Sussidiario di diritto penale
Parte speciale
a cura di F. Giunta
Capitolo V | L’interpretazione della legge penale
1. Un mondo di parole
di Fausto Giunta
1.1. Si è già detto che il diritto penale è linguaggio regolativo, è comunicazione sociale: l’enunciato normativo svolge la sua funzione di orientamento comportamentale comunicando la regola di condotta. La prevenzione generale usa tutti i possibili canali di comunicazione. In primis la pubblicazione della disposizione penale nella Gazzetta Ufficiale. In secundis la sua diffusione massmediatica. Anche il passaparola svolge un suo ruolo. È meno affidabile, ma questa è altra questione.
La comunicazione si avvale di un vettore: la parola, che esporta e importa significati. È l’altra faccia della socialità. Quanto al significato, la parola può essere chiara o oscura, ossia univoca o polisensa. Distinguere i vari casi non è facile. In parte il risultato dipende dal segno in sé (ossia dalla maggiore o minore ampiezza dell’area semantica), in parte può derivare dal contesto linguistico (ossia dai significati degli altri segni compresenti nel medesimo enunciato normativo).
Il linguaggio governa i necessari meccanismi comunicativi del sistema penale. Nei manuali giuridici il tema sembra trascurato. In realtà se ne parla in modo implicito: “alla legalità linguistica corrisponde la legalità giuridica”@. Ciò vale anche e soprattutto nel diritto penale per disposto costituzionale (art. 25, comma 2).

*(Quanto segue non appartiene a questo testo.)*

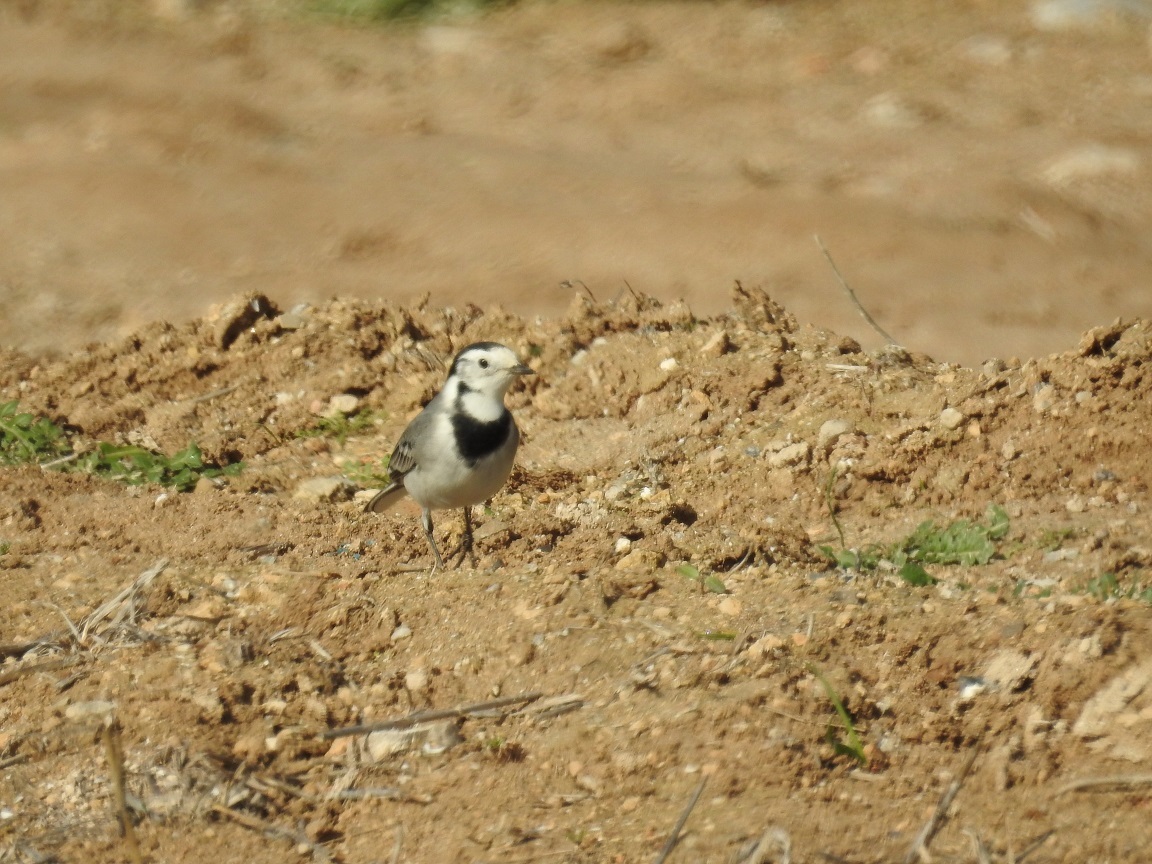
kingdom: Animalia
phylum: Chordata
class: Aves
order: Passeriformes
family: Motacillidae
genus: Motacilla
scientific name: Motacilla alba
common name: White wagtail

1.2. L’enunciato normativo penale va scritto per essere letto secondo le regole del linguaggio; fa da vettore di significati, suscettibili di essere compresi dai comunicanti@; deve essere rispettato dal destinatario, sul quale grava un obbligo di conformazione. Di regola i comunicanti si trovano in posizione di parità. Il diritto penale, in ragione del suo carattere autoritario, fa eccezione. L’artefice impone l’enunciato e i suoi contenuti regolativi; il cittadino deve rispettarli.
Per molto tempo il linguaggio penalistico è stato visto ed esaminato dall’angolo visuale di chi ha il potere di porre la disposizione normativa, che, nel nostro, come in altri ordinamenti di civil law, è il legislatore. Si è approfondito soprattutto il momento della scrittura. È rimasta nell’ombra l’altra faccia del linguaggio giuridico, che guarda verso i destinatari dell’enunciato, ossia cittadini e giuristi, tanto pratici, quanto teorici. Oggi si tende, giustamente, a rivalutare quest’ultima dimensione del linguaggio giuridico. Da qui una triplice linea di tendenza, che può sintetizzarsi come segue: artefice vs destinatario; scrittura vs lettura; divieto vs osservanza.
I destinatari dell’enunciato normativo penale entrano in comunicazione con i suoi contenuti in momenti diversi. Con il cittadino la disposizione parla ex ante, ossia prima che egli agisca. Per lui l’enunciato normativo è regola di condotta. L’operatore del diritto (il giudice, in primo luogo) prende in considerazione la disposizione dopo il fatto. La considera, cioè, come regola di giudizio.